Bureaux : Après un boom, le coworking piétine mais Mark Dixon y croit toujours

 

Après des années de développement spectaculaire, le coworking est en train de piétiner depuis plusieurs mois. Le secteur n’est plus aussi rentable par le passé, même si ses acteurs jurent le contraire. Parmi ceux-ci, Mark Dixon, PDG et fondateur d’IWG, ex-Regus, l’un des pionniers des bureaux partagés dès les années 1990. Il croit encore que le coworking n’est pas une bulle et qu’il va devenir un vaste secteur.

Le coworking n’est pas une bulle

Les espaces de coworking se sont multipliés ces dernières années, faisait miroiter un avenir radieux à ses acteurs et aux investisseurs potentiels. Malheureusement, le secteur marque un pas depuis un moment. Il n’est plus tout aussi rentable et prometteur. Mais Mark Dixon, PDG et fondateur d’IWG, assure le contraire. Il croit encore que le coworking a de beaux jours devant lui. C’est pourquoi, il refuse d’employer le mot « bulle » pour parler des espaces partagés. « Le coworking. Selon lui « Aujourd’hui, c’est à la mode. À l’avenir, ça va devenir un vaste secteur ».

Le secteur n’est plus aussi attractif

Pourtant, depuis l’année 2018, les signaux envoyés par le marché des espaces partagés ne sont guère encourageants. De nombreux investisseurs hésitent à rentrer dans le secteur ou à le financer. Les start-up et autres entreprises exerçant dans le domaine ont donc plus de mal à lever des fonds. C’est le cas de WeWork, qui n’a pas réussi à faire un tour de table de 20 milliards d’euros auprès du géant japonais Softbank, malgré plus d’un milliard de dollars de revenus. En janvier, le chiffre était tombé à dix fois moins. Même l’IWG de Mark Dixon a essuyé de semblables revers en 2018. Il a été approché par de nombreux acquéreurs potentiels, mais ceux-ci ont été refroidis par l’instabilité du titre en Bourse et les discussions.

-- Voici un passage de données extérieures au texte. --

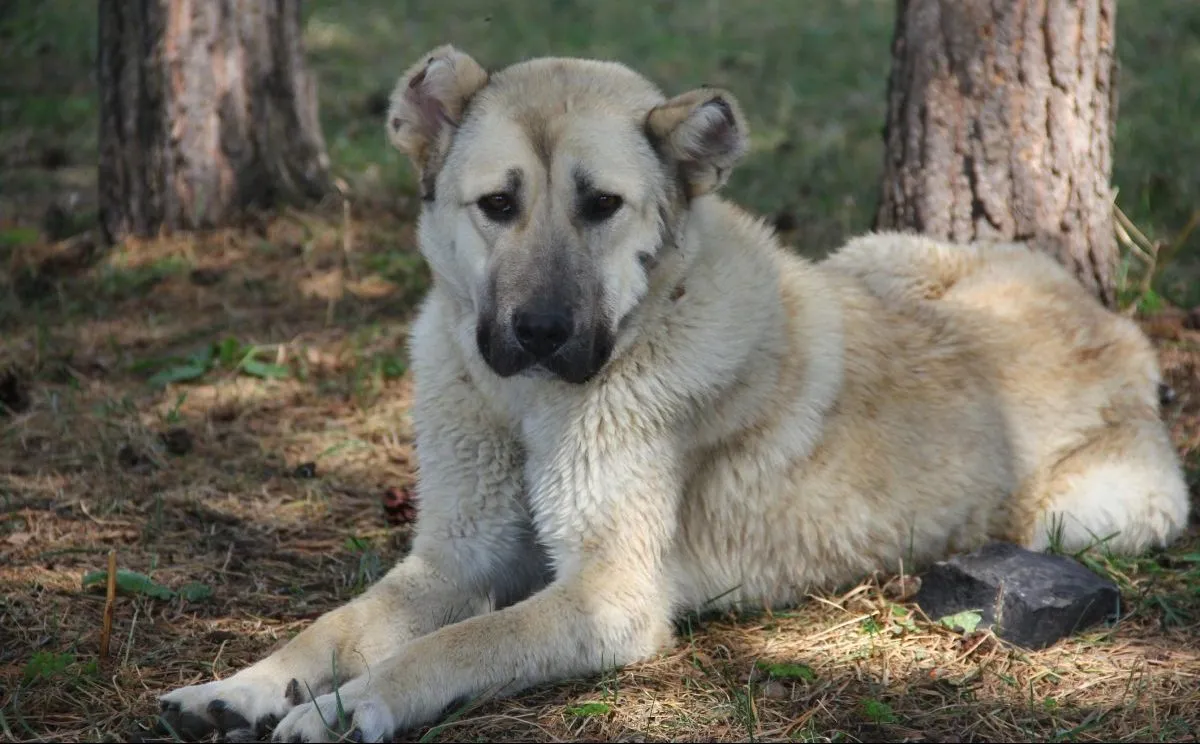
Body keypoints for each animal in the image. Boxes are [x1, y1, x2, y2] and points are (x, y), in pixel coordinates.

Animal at [159, 48, 1190, 744]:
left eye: (601, 206)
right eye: (497, 205)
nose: (539, 332)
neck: (530, 406)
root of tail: (1117, 328)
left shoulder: (607, 595)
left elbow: (453, 647)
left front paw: (350, 708)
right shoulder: (453, 558)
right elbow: (338, 626)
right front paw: (244, 686)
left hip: (1082, 517)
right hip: (875, 253)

Le coworking vers la consolidation ?

Malgré cette mauvaise pente du secteur, Mark Dixon reste optimiste. Il explique ainsi le retrait des acquéreurs, l’année passée : « Ce n’est pas que nous voulions nous vendre, ce dont des gens qui voulaient nous acheter et comme nous sommes côtés, nous sommes obligés de discuter ». Puis d’éluder l’échec cuisant du concurrent WeWork : « Je ne connais pas les gens qui ont travaillé dessus ». Ce qu’il sait en revanche, c’est que son groupe est rentable depuis des années et il ambitionne se développe davantage.

Mark Dixon annonce que l’IWG prévoit à terme plus de 1.600 sites en France, y compris dans des villes de 3.000 habitants. Mais cela ne saurait se faire sans une importante levée de fonds. Une difficulté que le PDG minimise en affirmant que son groupe a des potentialités pour faire venir n’importe quel investisseur. Toutefois, il reconnait que le secteur va subir une restructuration du fait de son évolution. Plusieurs sociétés étant forcément vouées à disparaître au profit de la consolidation d’un petit nombre. « Certains vont connaître du succès, c’est certain, mais il y en aura très peu : on va finir par voir une consolidation », a prédit Mark Dixon.